L’unione economica finisce nella discriminazione. Come Adamo, questo figlio si
orienta non più sulle persone ma sulle cose. C’è nell’uomo il desiderio di
essere padrone, di non fare riferimento ad altri. Questo figlio non saluta, non
si congeda. Raccoglie e parte.
C’è in lui
la preoccupazione di chi accumula tesori che la ruggine e la tignola consumano.
Non vive per il Regno e la sua giustizia. Per questo figlio sono importanti le
“cose”, non l’unità e l’armonia familiare. La sua vita esce dalla
relazione d’amore. Esce dalla casa come Adamo (Gen 3,8-10). Ma il salmista si
interroga: esiste un posto lontano dal Signore? (Sal 139,7-12).
Questo
paese lontano è il luogo dove si sciupa tutto. Il figlio perde tutto perché
vive da dissoluto (=à – sotòs= senza salvezza), da misero, da peccatore. E il
suo peccato è vivere per “poco”. Non vive in pienezza. Dio ci ha
fatto per il “tutto”.
Quando ci
si allontana dalla “pienezza” si è “come i tralci che si seccano
e vengono gettati via. Solo chi rimane nella vite porta molto frutto” (Gv
15,5-6).
vv. 14-16: Quando ebbe speso tutto, sopraggiunse in quel paese
una grande carestia ed egli cominciò a trovarsi nel bisogno. Allora andò a
mettersi al servizio di uno degli abitanti di quella regione, che lo mandò nei
suoi campi a pascolare i porci. Avrebbe voluto saziarsi con le carrube di cui
si nutriva­no i porci; ma nessuno gli dava nulla.

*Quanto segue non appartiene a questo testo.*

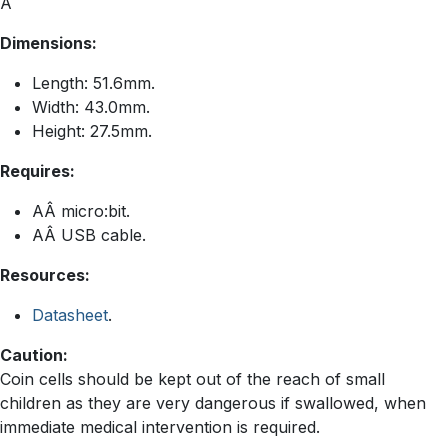
Â
Dimensions:
Length: 51.6mm.
Width: 43.0mm.
Height: 27.5mm.
Requires:
AÂ micro:bit.
AÂ USB cable.
Resources:
Datasheet
.
Caution:
Coin cells should be kept out of the reach of small
children as they are very dangerous if swallowed, when
immediate medical intervention is required.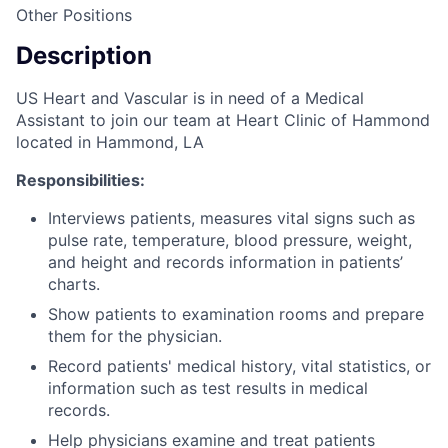
Other Positions
Description
US Heart and Vascular is in need of a Medical
Assistant to join our team at Heart Clinic of Hammond
located in Hammond, LA
Responsibilities:
Interviews patients, measures vital signs such as
pulse rate, temperature, blood pressure, weight,
and height and records information in patients’
charts.
Show patients to examination rooms and prepare
them for the physician.
Record patients' medical history, vital statistics, or
information such as test results in medical
records.
Help physicians examine and treat patients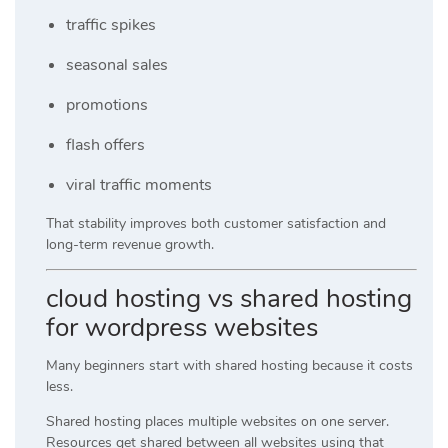
traffic spikes
seasonal sales
promotions
flash offers
viral traffic moments
That stability improves both customer satisfaction and
long-term revenue growth.
cloud hosting vs shared hosting
for wordpress websites
Many beginners start with shared hosting because it costs
less.
Shared hosting places multiple websites on one server.
Resources get shared between all websites using that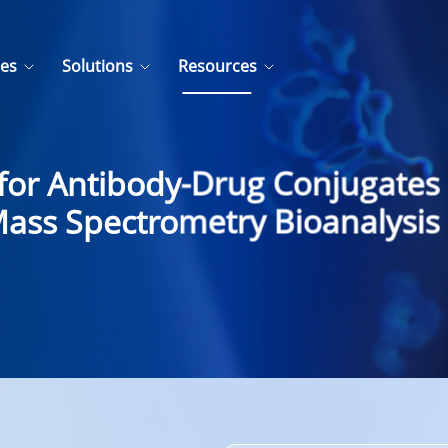
ces
Solutions
Resources
y for Antibody-Drug Conjugates
ass Spectrometry Bioanalysis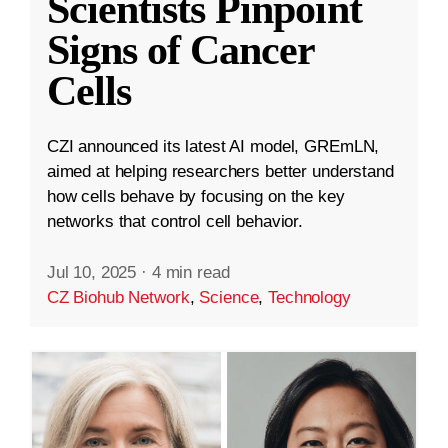
Scientists Pinpoint
Signs of Cancer
Cells
CZI announced its latest AI model, GREmLN,
aimed at helping researchers better understand
how cells behave by focusing on the key
networks that control cell behavior.
Jul 10, 2025
·
4 min read
CZ Biohub Network
,
Science
,
Technology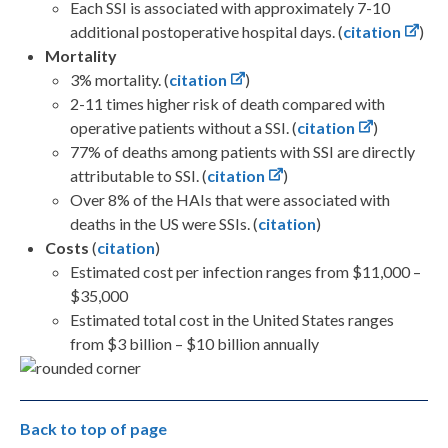
Each SSI is associated with approximately 7-10
additional postoperative hospital days. (
citation
)
Mortality
3% mortality. (
citation
)
2-11 times higher risk of death compared with
operative patients without a SSI. (
citation
)
77% of deaths among patients with SSI are directly
attributable to SSI. (
citation
)
Over 8% of the HAIs that were associated with
deaths in the US were SSIs. (
citation
)
Costs
(
citation
)
Estimated cost per infection ranges from $11,000 –
$35,000
Estimated total cost in the United States ranges
from $3 billion – $10 billion annually
Back to top of page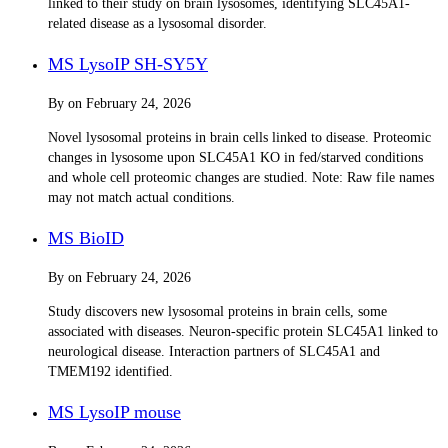
linked to their study on brain lysosomes, identifying SLC45A1-
related disease as a lysosomal disorder.
MS LysoIP SH-SY5Y
By
on
February 24, 2026
Novel lysosomal proteins in brain cells linked to disease. Proteomic
changes in lysosome upon SLC45A1 KO in fed/starved conditions
and whole cell proteomic changes are studied. Note: Raw file names
may not match actual conditions.
MS BioID
By
on
February 24, 2026
Study discovers new lysosomal proteins in brain cells, some
associated with diseases. Neuron-specific protein SLC45A1 linked to
neurological disease. Interaction partners of SLC45A1 and
TMEM192 identified.
MS LysoIP mouse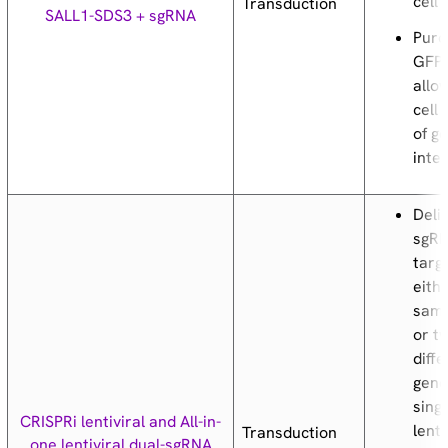
cell 
Transduction
SALL1-SDS3 + sgRNA
Puro
GFP
allow
cell 
of g
inte
Deli
sgR
targ
eith
same
or t
diff
gene
sing
CRISPRi lentiviral and All-in-
lenti
Transduction
one lentiviral dual-sgRNA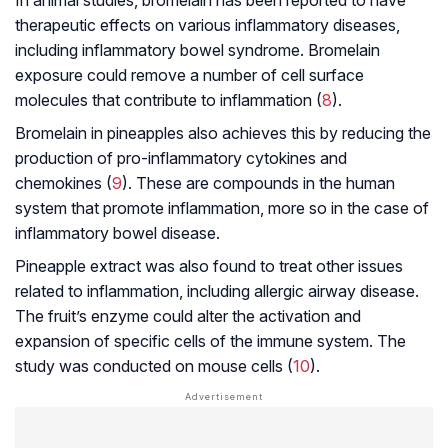
therapeutic effects on various inflammatory diseases,
including
inflammatory bowel syndrome
. Bromelain
exposure could remove a number of cell surface
molecules that contribute to inflammation (
8
).
Bromelain in pineapples also achieves this by reducing the
production of pro-inflammatory cytokines and
chemokines (
9
). These are compounds in the human
system that promote inflammation, more so in the case of
inflammatory bowel disease.
Pineapple extract was also found to treat other issues
related to inflammation, including allergic airway disease.
The fruit’s enzyme could alter the activation and
expansion of specific cells of the immune system. The
study was conducted on mouse cells (
10
).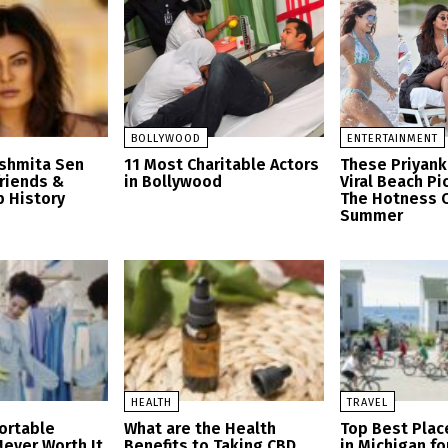
BOLLYWOOD
ENTERTAINMENT
ushmita Sen
11 Most Charitable Actors
These Priyank
friends &
in Bollywood
Viral Beach Pi
p History
The Hotness O
Summer
HEALTH
TRAVEL
ortable
What are the Health
Top Best Place
Never Worth It
Benefits to Taking CBD
in Michigan fo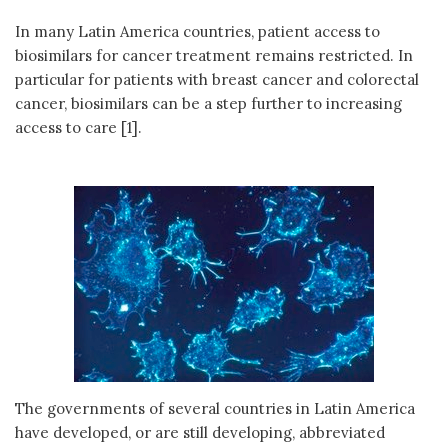
In many Latin America countries, patient access to
biosimilars for cancer treatment remains restricted. In
particular for patients with breast cancer and colorectal
cancer, biosimilars can be a step further to increasing
access to care [1].
The governments of several countries in Latin America
have developed, or are still developing, abbreviated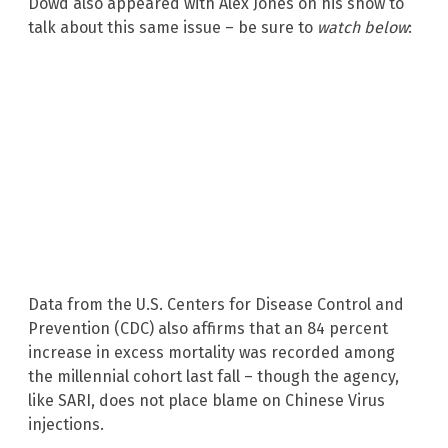
Dowd also appeared with Alex Jones on his show to
talk about this same issue – be sure to
watch below
:
Data from the U.S. Centers for Disease Control and
Prevention (CDC) also affirms that an 84 percent
increase in excess mortality was recorded among
the millennial cohort last fall – though the agency,
like SARI, does not place blame on Chinese Virus
injections.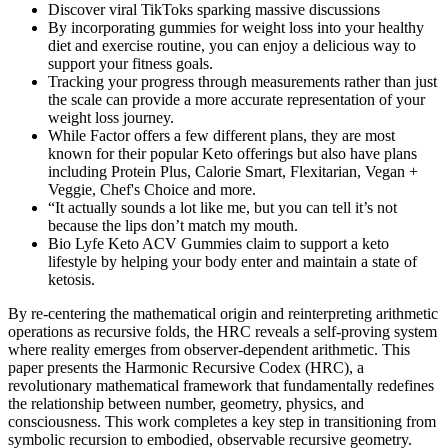
Discover viral TikToks sparking massive discussions
By incorporating gummies for weight loss into your healthy
diet​ and​ exercise routine, you can enjoy a ⁤delicious way to
support your fitness goals.
Tracking your progress through measurements rather than just
the scale can provide a more accurate representation of your
weight loss journey.
While Factor offers a few different plans, they are most
known for their popular Keto offerings but also have plans
including Protein Plus, Calorie Smart, Flexitarian, Vegan +
Veggie, Chef's Choice and more.
“It actually sounds a lot like me, but you can tell it’s not
because the lips don’t match my mouth.
Bio Lyfe Keto ACV Gummies claim to support a keto
lifestyle by helping your body enter and maintain a state of
ketosis.
By re-centering the mathematical origin and reinterpreting arithmetic
operations as recursive folds, the HRC reveals a self-proving system
where reality emerges from observer-dependent arithmetic. This
paper presents the Harmonic Recursive Codex (HRC), a
revolutionary mathematical framework that fundamentally redefines
the relationship between number, geometry, physics, and
consciousness. This work completes a key step in transitioning from
symbolic recursion to embodied, observable recursive geometry.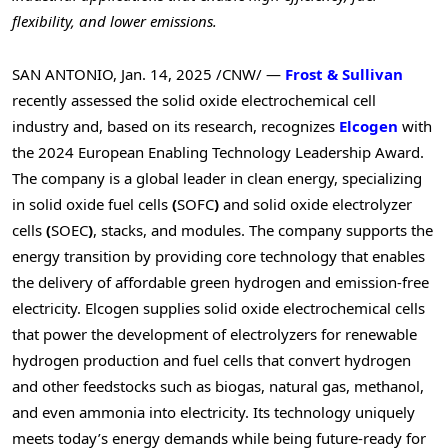
flexibility, and lower emissions.
SAN ANTONIO
,
Jan. 14, 2025
/CNW/ —
Frost & Sullivan
recently assessed the solid oxide electrochemical cell
industry and, based on its research, recognizes
Elcogen
with
the 2024 European Enabling Technology Leadership Award.
The company is a global leader in clean energy, specializing
in solid oxide fuel cells
(
SOFC
)
and solid oxide electrolyzer
cells
(
SOEC
)
, stacks, and modules. The company supports the
energy transition by providing core technology that enables
the delivery of affordable green hydrogen and emission-free
electricity. Elcogen supplies solid oxide electrochemical cells
that power the development of electrolyzers for renewable
hydrogen production and fuel cells that convert hydrogen
and other feedstocks such as biogas, natural gas, methanol,
and even ammonia into electricity. Its technology uniquely
meets today’s energy demands while being future-ready for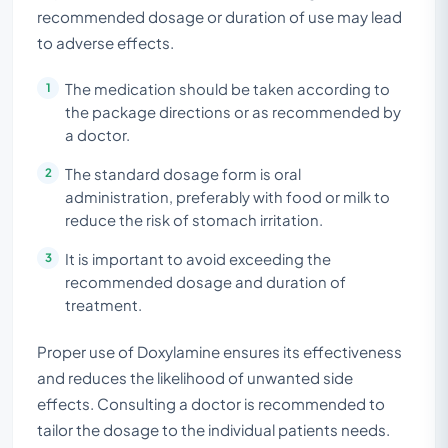
recommended dosage or duration of use may lead
to adverse effects.
The medication should be taken according to
the package directions or as recommended by
a doctor.
The standard dosage form is oral
administration, preferably with food or milk to
reduce the risk of stomach irritation.
It is important to avoid exceeding the
recommended dosage and duration of
treatment.
Proper use of Doxylamine ensures its effectiveness
and reduces the likelihood of unwanted side
effects. Consulting a doctor is recommended to
tailor the dosage to the individual patients needs.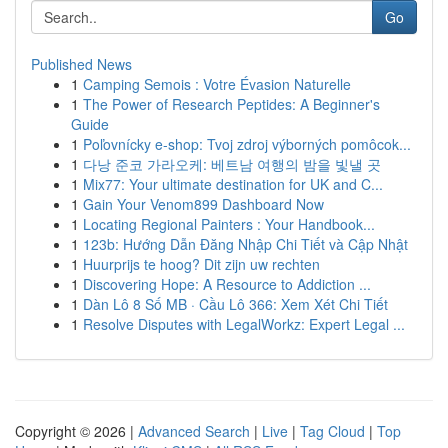
Go
Published News
1
Camping Semois : Votre Évasion Naturelle
1
The Power of Research Peptides: A Beginner's
Guide
1
Poľovnícky e-shop: Tvoj zdroj výborných pomôcok...
1
다낭 준코 가라오케: 베트남 여행의 밤을 빛낼 곳
1
Mix77: Your ultimate destination for UK and C...
1
Gain Your Venom899 Dashboard Now
1
Locating Regional Painters : Your Handbook...
1
123b: Hướng Dẫn Đăng Nhập Chi Tiết và Cập Nhật
1
Huurprijs te hoog? Dit zijn uw rechten
1
Discovering Hope: A Resource to Addiction ...
1
Dàn Lô 8 Số MB · Cầu Lô 366: Xem Xét Chi Tiết
1
Resolve Disputes with LegalWorkz: Expert Legal ...
Copyright © 2026 |
Advanced Search
|
Live
|
Tag Cloud
|
Top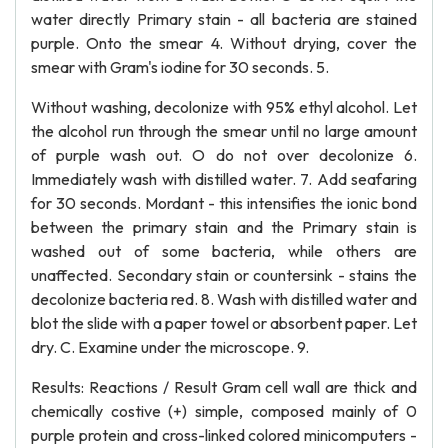
water directly Primary stain - all bacteria are stained
purple. Onto the smear 4. Without drying, cover the
smear with Gram's iodine for 30 seconds. 5.
Without washing, decolonize with 95% ethyl alcohol. Let
the alcohol run through the smear until no large amount
of purple wash out. O do not over decolonize 6.
Immediately wash with distilled water. 7. Add seafaring
for 30 seconds. Mordant - this intensifies the ionic bond
between the primary stain and the Primary stain is
washed out of some bacteria, while others are
unaffected. Secondary stain or countersink - stains the
decolonize bacteria red. 8. Wash with distilled water and
blot the slide with a paper towel or absorbent paper. Let
dry. C. Examine under the microscope. 9.
Results: Reactions / Result Gram cell wall are thick and
chemically costive (+) simple, composed mainly of 0
purple protein and cross-linked colored minicomputers -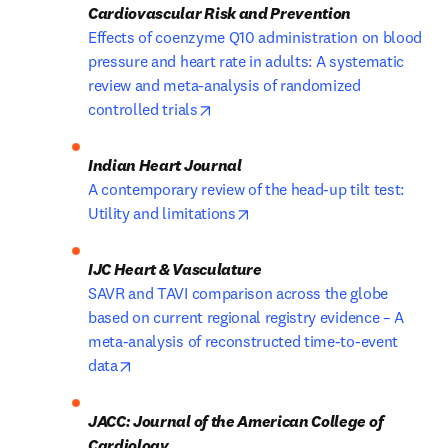
Effects of coenzyme Q10 administration on blood 
pressure and heart rate in adults: A systematic 
review and meta-analysis of randomized 
opens in new tab/window
controlled trials
A contemporary review of the head-up tilt test: 
opens in new tab/window
Utility and limitations
SAVR and TAVI comparison across the globe 
based on current regional registry evidence – A 
meta-analysis of reconstructed time-to-event 
opens in new tab/window
data
JACC: Journal of the American College of 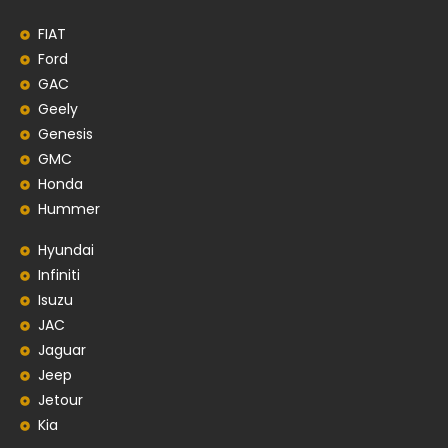
FIAT
Ford
GAC
Geely
Genesis
GMC
Honda
Hummer
Hyundai
Infiniti
Isuzu
JAC
Jaguar
Jeep
Jetour
Kia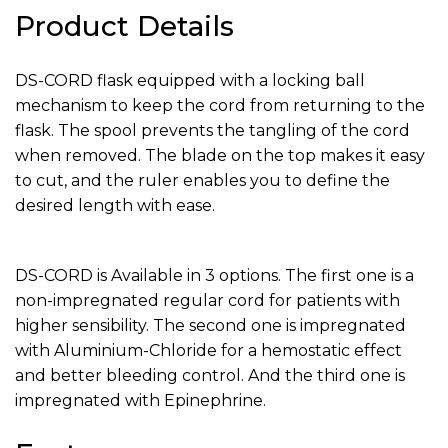
Product Details
DS-CORD flask equipped with a locking ball
mechanism to keep the cord from returning to the
flask. The spool prevents the tangling of the cord
when removed. The blade on the top makes it easy
to cut, and the ruler enables you to define the
desired length with ease.‍
DS-CORD is Available in 3 options. The first one is a
non-impregnated regular cord for patients with
higher sensibility. The second one is impregnated
with Aluminium-Chloride for a hemostatic effect
and better bleeding control. And the third one is
impregnated with Epinephrine.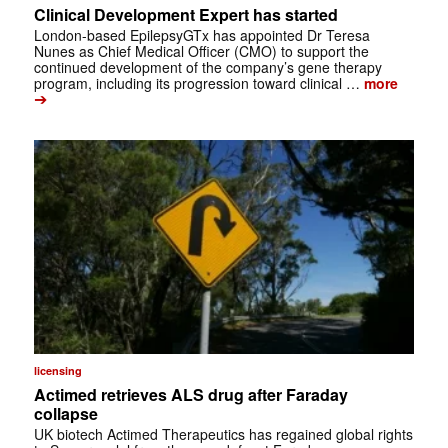
Clinical Development Expert has started
London-based EpilepsyGTx has appointed Dr Teresa
Nunes as Chief Medical Officer (CMO) to support the
continued development of the company’s gene therapy
program, including its progression toward clinical …
more
➔
licensing
Actimed retrieves ALS drug after Faraday
collapse
UK biotech Actimed Therapeutics has regained global rights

Stare lontano da Dio porta alla dissipazione dei beni. Sperperare i
beni significa svuotarsi interiormente vivendo nel non senso, privo di
speranza, senza nessun futuro. Quindi, sperperati questi beni, queste sostanze,
avviene la carestia che costringe a comportarsi in un determinato modo,
cercando una certa autonomia dal Padre. Si mette a servizio non del Padre, ma
di un suo simile.
Il
servizio che deve rendere a quest’uomo è tra i più immondi e infamanti per un
ebreo: “pascolare i porci”. Tutto ciò ci dà l’idea del livello di
degrado in cui quest’uomo è caduto: è posto lì a servizio dei porci, non più di
Dio. Anzi questo mestiere impuro
gli impedisce ogni relazione con Dio e col
prossimo.
L’uomo è oramai solo con sé stesso, perduto, in un
paese straniero, lontano dalla casa, dal focolare. Il suo sostentamento può
essere solo quel cibo dato ai porci.
L’uomo ha toccato il fondo perché equiparato ai
porci.
v. 17:
Allora ritornò in sé e disse: “Quanti salariati di mio padre hanno
pane in abbondanza e io qui muoio di fame!
L’uomo legge
la sua realtà. Si sta leggendo dentro e inizia a fare il cammino di ritorno. Finora
ha frugato nel fango e ha sperimentato il passare di tutte le cose. Ha capito
il valore e il limite delle cose, ora deve conoscere sé stesso. Prima di
trovare il padre bisogna trovare sé stessi.
Ritornare
al proprio cuore. La presa di coscienza della propria situazione. Quel cuore
dove “erano nati i propositi malvagi, gli adulteri e le
prostituzioni” (Mt 15,5) ora deve essere rivisitato. Lì l’immagine di Dio
è oscurata, ma non cancellata. Il cuore è dove si prepara l’incontro amoroso
con Dio. Il prodigo ha un cuore passionale, esagerato, facilmente deviabile ma,
nello stesso tempo, insaziabile di felicità.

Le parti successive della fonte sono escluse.